The Unique People and Cultural Traditions of the Cook Islands

My brother was on his way home from a two year round-the-world journey and dropped in on our father at our childhood home in the Cook Islands. “That’s where I want to live the rest of my life,” he said. “All that searching and it was there all along, under my nose.” It’s the people, he says. Cook Islanders are what make these islands so unique, they’re chubby, jovial souls always with a guitar handy and a laugh that’ll scare you at first with its sonic boom.

While some Cook Islanders can look as big and imposing as a rugby scrum, they’re as soft and cuddly as teddy bears. Growing up here, my first memories are of being squeezed half to death by big island women who fussed over us fair little foreigners, any time now I smell that all too familiar smell of coconut oil and the frangipani every Cook Island woman wears in her hair, I have such a strong sense of déjà vu it’s all I can do to stop hugging every one of them.

Provided material:

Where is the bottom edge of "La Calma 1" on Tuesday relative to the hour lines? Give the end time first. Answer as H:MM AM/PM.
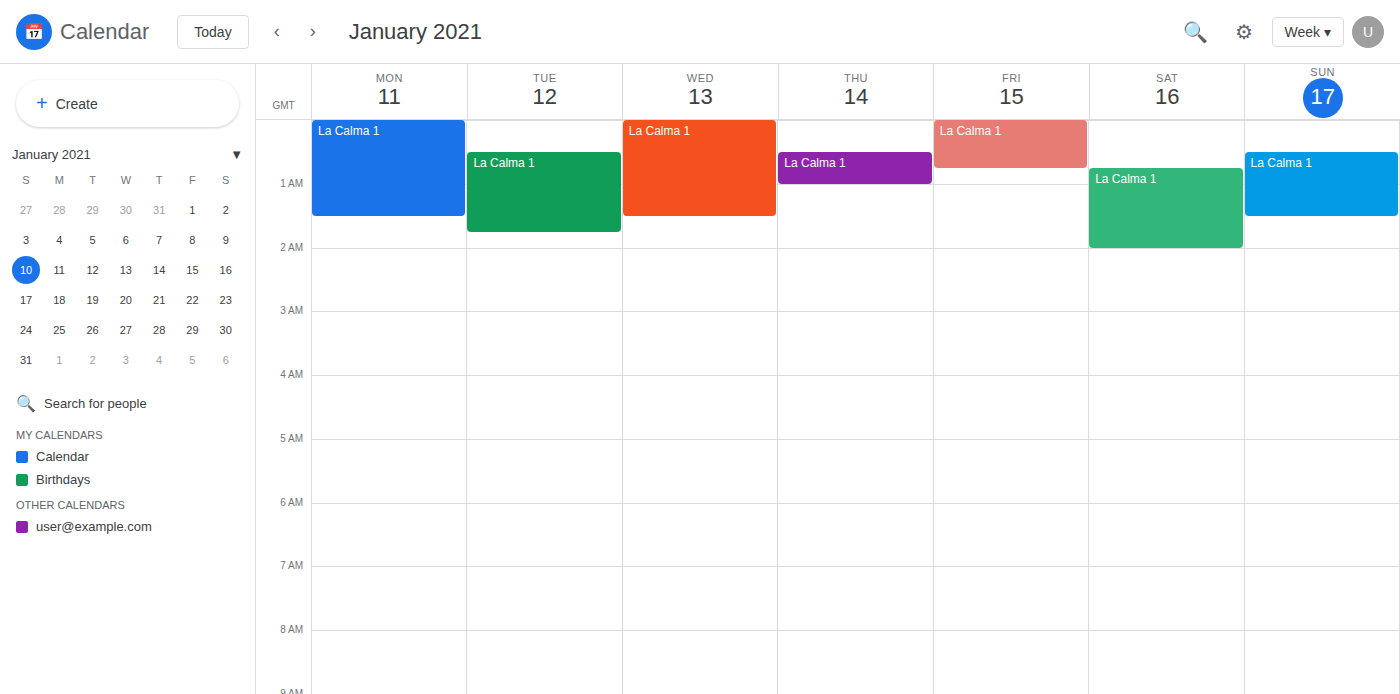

Given request 1:
Revise the stretch of the Cook Islands text from "My brother was" through "its sonic boom.", swapping "guitar" for "ukulele".
Given request 2:
According to the Cook Islands text, what flower does every Cook Island woman wear in her hair?

Complete answer 1:
My brother was on his way home from a two year round-the-world journey and dropped in on our father at our childhood home in the Cook Islands. “That’s where I want to live the rest of my life,” he said. “All that searching and it was there all along, under my nose.” It’s the people, he says. Cook Islanders are what make these islands so unique, they’re chubby, jovial souls always with a ukulele handy and a laugh that’ll scare you at first with its sonic boom.

Complete answer 2:
The frangipani.